Document section:
'''
One trigger point for Daria  “is the idea that Ukrainian refugees are privileged”. Daria is an active figure on the Oxford art scene having held a talk in early February at the Museum of Modern Art (MOMA) in Oxford. She told Cherwell: “All my art is built on artistic research about war, traumas, and resilience. I gathered bunches of stories. I worked with refugees and military people to create the projects, I engaged families of missing people, I analysed my own traumas and inter-generational traumas as well. For me art is a weapon and a chance to deal with my traumas, to sublimate. Now I’m working on four projects about war and colonial traumas.”

Looking towards the future Daria says: “I feel that we all changed too much, there are many years of hard work to restore the country. I feel myself a part of the lost generation and we now have so many challenges to overcome, to decide where to live, to be useful for the country and to find our ways to live a happy life. We will never feel safe again near Russia. I know that we will win, but the price is enormous, the best were killed, 60% got really serious psychological traumas, young people became injured, thousands of Ukrainian children were kidnapped to Russia. It sounds like an amount of work for 2-3 generations.”

Yaroslava Bukhta is also arecipient of the Ukrainian scholarship. She believes in the importance of the scholarship as “here we have the opportunity to represent Ukraine in the academic world and learn the skills and knowledge essential for the reconstruction of our country in the future”.

She adds: “It highlights the necessity of the decolonising of Ukraine as a locus of study – since in academia it is still often viewed through the lenses of ‘post-soviet’ rhetorics. Luckily, the changes are happening already, and we as Ukrainian scholars in Oxford are doing our best to be the drivers of those changes.”

Being in Oxford during the war is difficult: “In a sense, it is like living in two realities: in one of them you are pursuing a degree in the best educational institution in the world and doing your best to come out a great professional; in another one you keep monitoring the situation in your home country and worrying for your beloved ones.”

However, Yaroslava is upbeat. She told Cherwell: “Still, it is a daily reminder of what we are here for: to be able to build a better future for our country and the children of those who are now protecting Ukraine and the world by the price of their lives.

“On the 23rd February last year I had plans for work, studies and had work for my first masters degree. On the 24th we woke up at 5am from calls from our parents and switched on the news. It felt quite like a bad dream, it was very surreal and didn’t feel like it would last for a long term. But two, three weeks and months later you realise that it’s not a sprint, it’s a long term marathon.

“War is not an experience that any of us are ready for. Imagine normal life here in Oxford with lots of things going on around, and this is all suddenly interrupted by missiles that can kill your family and loved ones at any moment. Your friends take up arms and go to fight on the frontline. Life has changed completely. It goes on in a very different way than it used to be before the 24th February.

“I was in Ukraine when the war started. I spent the first two weeks under the Russian Occupation together with my family. We managed to escape. I went to Brussels to stay at my aunt’s place. I started working again in Brussels as a journalist as I thought it was important to bring a Ukrainian perspective into the Brussels media world. And to be able to speak about Ukraine and raise attention. Then I applied for my scholarship and came here.

“The scholarship I have here in Oxford emerged as a response by the University of Oxford to the beginning of the full scale Russian invasion of Ukraine. I believe the role of us 26 Ukrainian Scholars is to a greater extent make an influence in each of our fields, and to bring a Ukrainian perspective into these fields, something that has been absent for many, many years.
'''
The task:
From the article on Ukrainian scholars in Oxford, copy the passage that opens with the words "Being in Oxford" and stops after "of their lives.".

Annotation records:
'''
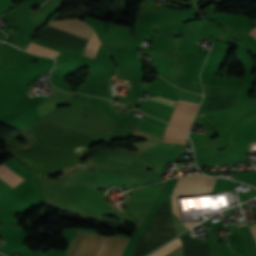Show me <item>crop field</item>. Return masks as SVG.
<instances>
[{
    "label": "crop field",
    "mask_w": 256,
    "mask_h": 256,
    "mask_svg": "<svg viewBox=\"0 0 256 256\" xmlns=\"http://www.w3.org/2000/svg\"><path fill=\"white\" fill-rule=\"evenodd\" d=\"M128 241L78 231L66 256H121Z\"/></svg>",
    "instance_id": "crop-field-1"
},
{
    "label": "crop field",
    "mask_w": 256,
    "mask_h": 256,
    "mask_svg": "<svg viewBox=\"0 0 256 256\" xmlns=\"http://www.w3.org/2000/svg\"><path fill=\"white\" fill-rule=\"evenodd\" d=\"M43 0H27L24 4H26L28 7H30L31 9L35 6H37L38 4H40ZM45 1V0H44ZM43 1V2H44ZM47 1V0H46ZM42 2V3H43ZM39 6V5H38ZM42 6V5H41Z\"/></svg>",
    "instance_id": "crop-field-10"
},
{
    "label": "crop field",
    "mask_w": 256,
    "mask_h": 256,
    "mask_svg": "<svg viewBox=\"0 0 256 256\" xmlns=\"http://www.w3.org/2000/svg\"><path fill=\"white\" fill-rule=\"evenodd\" d=\"M47 25L87 40L93 32V30L87 24L83 23L79 19L52 21L49 22Z\"/></svg>",
    "instance_id": "crop-field-5"
},
{
    "label": "crop field",
    "mask_w": 256,
    "mask_h": 256,
    "mask_svg": "<svg viewBox=\"0 0 256 256\" xmlns=\"http://www.w3.org/2000/svg\"><path fill=\"white\" fill-rule=\"evenodd\" d=\"M248 34L256 37V28L255 29L253 28Z\"/></svg>",
    "instance_id": "crop-field-12"
},
{
    "label": "crop field",
    "mask_w": 256,
    "mask_h": 256,
    "mask_svg": "<svg viewBox=\"0 0 256 256\" xmlns=\"http://www.w3.org/2000/svg\"><path fill=\"white\" fill-rule=\"evenodd\" d=\"M198 105L179 99L171 116L170 123L177 125L187 133Z\"/></svg>",
    "instance_id": "crop-field-3"
},
{
    "label": "crop field",
    "mask_w": 256,
    "mask_h": 256,
    "mask_svg": "<svg viewBox=\"0 0 256 256\" xmlns=\"http://www.w3.org/2000/svg\"><path fill=\"white\" fill-rule=\"evenodd\" d=\"M15 45L25 49L26 46L29 44V42L31 41L32 37L27 36L25 34L19 33L17 31L11 30L9 28H7Z\"/></svg>",
    "instance_id": "crop-field-7"
},
{
    "label": "crop field",
    "mask_w": 256,
    "mask_h": 256,
    "mask_svg": "<svg viewBox=\"0 0 256 256\" xmlns=\"http://www.w3.org/2000/svg\"><path fill=\"white\" fill-rule=\"evenodd\" d=\"M254 224H256V223L249 224L248 226H250V225H254Z\"/></svg>",
    "instance_id": "crop-field-14"
},
{
    "label": "crop field",
    "mask_w": 256,
    "mask_h": 256,
    "mask_svg": "<svg viewBox=\"0 0 256 256\" xmlns=\"http://www.w3.org/2000/svg\"><path fill=\"white\" fill-rule=\"evenodd\" d=\"M156 100H159V101H163V102H166V103H168V101H165V100H161V99H158V98H156Z\"/></svg>",
    "instance_id": "crop-field-13"
},
{
    "label": "crop field",
    "mask_w": 256,
    "mask_h": 256,
    "mask_svg": "<svg viewBox=\"0 0 256 256\" xmlns=\"http://www.w3.org/2000/svg\"><path fill=\"white\" fill-rule=\"evenodd\" d=\"M121 78V77H120Z\"/></svg>",
    "instance_id": "crop-field-15"
},
{
    "label": "crop field",
    "mask_w": 256,
    "mask_h": 256,
    "mask_svg": "<svg viewBox=\"0 0 256 256\" xmlns=\"http://www.w3.org/2000/svg\"><path fill=\"white\" fill-rule=\"evenodd\" d=\"M27 51H30L32 53H35V54H39V55H43V56H51V57H55L57 54H59V52L57 51H54V50H51V49H48V48H44V47H41L39 45H36L34 43H31L29 45V47L27 48Z\"/></svg>",
    "instance_id": "crop-field-8"
},
{
    "label": "crop field",
    "mask_w": 256,
    "mask_h": 256,
    "mask_svg": "<svg viewBox=\"0 0 256 256\" xmlns=\"http://www.w3.org/2000/svg\"><path fill=\"white\" fill-rule=\"evenodd\" d=\"M99 45H100V42L97 39L96 34L93 33V35L91 36V39L87 45V48H86V56H90V57L94 58L97 53Z\"/></svg>",
    "instance_id": "crop-field-9"
},
{
    "label": "crop field",
    "mask_w": 256,
    "mask_h": 256,
    "mask_svg": "<svg viewBox=\"0 0 256 256\" xmlns=\"http://www.w3.org/2000/svg\"><path fill=\"white\" fill-rule=\"evenodd\" d=\"M197 222H188V223H183L187 228L191 227L192 225L196 224Z\"/></svg>",
    "instance_id": "crop-field-11"
},
{
    "label": "crop field",
    "mask_w": 256,
    "mask_h": 256,
    "mask_svg": "<svg viewBox=\"0 0 256 256\" xmlns=\"http://www.w3.org/2000/svg\"><path fill=\"white\" fill-rule=\"evenodd\" d=\"M174 145L161 144L139 155L137 158L147 162L157 171H161L164 163L168 159ZM146 163V164H147Z\"/></svg>",
    "instance_id": "crop-field-4"
},
{
    "label": "crop field",
    "mask_w": 256,
    "mask_h": 256,
    "mask_svg": "<svg viewBox=\"0 0 256 256\" xmlns=\"http://www.w3.org/2000/svg\"><path fill=\"white\" fill-rule=\"evenodd\" d=\"M217 178H210L203 174L178 178L171 195L173 213L181 218L176 197L190 196L192 194H203L212 191Z\"/></svg>",
    "instance_id": "crop-field-2"
},
{
    "label": "crop field",
    "mask_w": 256,
    "mask_h": 256,
    "mask_svg": "<svg viewBox=\"0 0 256 256\" xmlns=\"http://www.w3.org/2000/svg\"><path fill=\"white\" fill-rule=\"evenodd\" d=\"M186 140L187 137L184 134H182L175 127L168 125L162 142L184 144Z\"/></svg>",
    "instance_id": "crop-field-6"
}]
</instances>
'''
The answer:
Being in Oxford during the war is difficult: “In a sense, it is like living in two realities: in one of them you are pursuing a degree in the best educational institution in the world and doing your best to come out a great professional; in another one you keep monitoring the situation in your home country and worrying for your beloved ones.”

However, Yaroslava is upbeat. She told Cherwell: “Still, it is a daily reminder of what we are here for: to be able to build a better future for our country and the children of those who are now protecting Ukraine and the world by the price of their lives.